I tell straight people we met in a private men's club. But I met him at a leather bar, Chaps, in New York. It was pouring rain and he came in and had a trench coat on. At Chaps! He looked like Robert Redford to me. I was like, "Who is that?" I ditched the person I was with and got his number and we've been together ever since, for 33 years. We love each other even more now than when we met.
There are so few leather bars left in New York.
Ramrod had that downstairs dark room where people had sex. One night, I was walking downstairs to see what people did down there. I was dressed inappropriately in a V-neck cashmere sweater, and they threw me out. I had touched the railing and it was slightly wet and I screamed. The guy saw my sweater and said, "You. Out."
Sort of like that sketch with the lights falling, lol.
Those leather guys wore Nazi regalia. They look so tough. I thought, "What do they talk about?" Well, one time I leaned in and one guy was saying, "That angel food cake is delicious. I've got to get the recipe." The other replied, "It's mom's."

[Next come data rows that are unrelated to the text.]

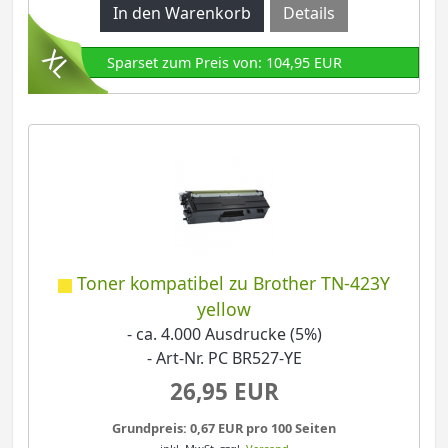
Details
Sparset zum Preis von: 104,95 EUR
Toner kompatibel zu Brother TN-423Y
yellow
- ca. 4.000 Ausdrucke (5%)
- Art-Nr. PC BR527-YE
26,95 EUR
Grundpreis: 0,67 EUR pro 100 Seiten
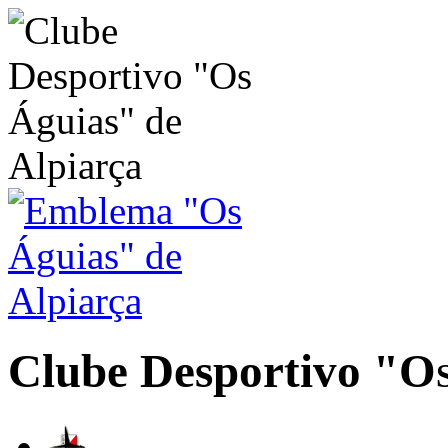
Clube Desportivo
"Os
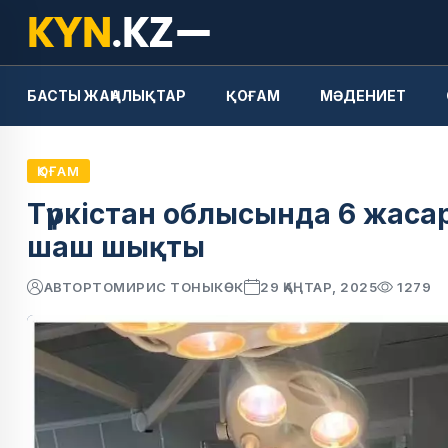
БАСТЫ ЖАҢАЛЫҚТАР
ҚОҒАМ
МӘДЕНИЕТ
ҚОҒАМ
Түркістан облысында 6 жаса
шаш шықты
АВТОР
ТОМИРИС ТОНЫКӨК
29 ҚАҢТАР, 2025
1279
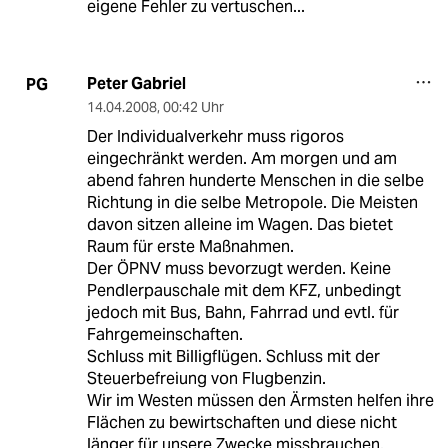
eigene Fehler zu vertuschen...
Peter Gabriel
PG
14.04.2008
,
00:42 Uhr
Der Individualverkehr muss rigoros
eingechränkt werden. Am morgen und am
abend fahren hunderte Menschen in die selbe
Richtung in die selbe Metropole. Die Meisten
davon sitzen alleine im Wagen. Das bietet
Raum für erste Maßnahmen.
Der ÖPNV muss bevorzugt werden. Keine
Pendlerpauschale mit dem KFZ, unbedingt
jedoch mit Bus, Bahn, Fahrrad und evtl. für
Fahrgemeinschaften.
Schluss mit Billigflügen. Schluss mit der
Steuerbefreiung von Flugbenzin.
Wir im Westen müssen den Ärmsten helfen ihre
Flächen zu bewirtschaften und diese nicht
länger für unsere Zwecke missbrauchen.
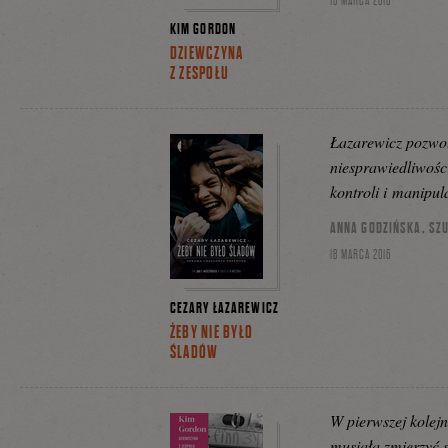
18 MARCA 2016
KIM GORDON
DZIEWCZYNA
Z ZESPOŁU
Łazarewicz pozwol
niesprawiedliwości
kontroli i manipula
ANNA GODZIŃSKA, SZU
18 MARCA 2016
CEZARY ŁAZAREWICZ
ŻEBY NIE BYŁO
ŚLADÓW
W pierwszej kolejno
musiała zmierzyć 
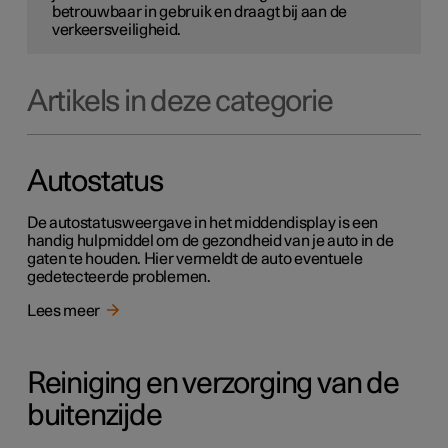
betrouwbaar in gebruik en draagt bij aan de
verkeersveiligheid.
Artikels in deze categorie
Autostatus
De autostatusweergave in het middendisplay is een
handig hulpmiddel om de gezondheid van je auto in de
gaten te houden. Hier vermeldt de auto eventuele
gedetecteerde problemen.
Lees meer
Reiniging en verzorging van de
buitenzijde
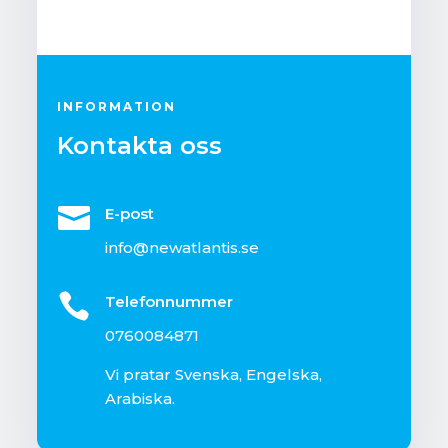
INFORMATION
Kontakta oss

E-post
info@newatlantis.se

Telefonnummer
0760084871
Vi pratar Svenska, Engelska,
Arabiska.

I love your description of Hollywood in your book: "To me, Hollywood is like a beautiful, bitchy, bipolar frenemy who only calls you when she needs something, then forgets you're alive. You know she's crazy, but somehow you forgive her and let her back into your life and guess what? She totally screws you all over again."
I moved to Topanga Canyon. Nobody came to L.A. to make friends. People just came there to make it. All this "Love you, love your work, you're a genius" stuff. But then I wouldn't get parts and I thought, "OK, this must be the only city where you can die of encouragement."
Well, let me give you some more encouragement: Keep writing. You're doing very well at it, hun.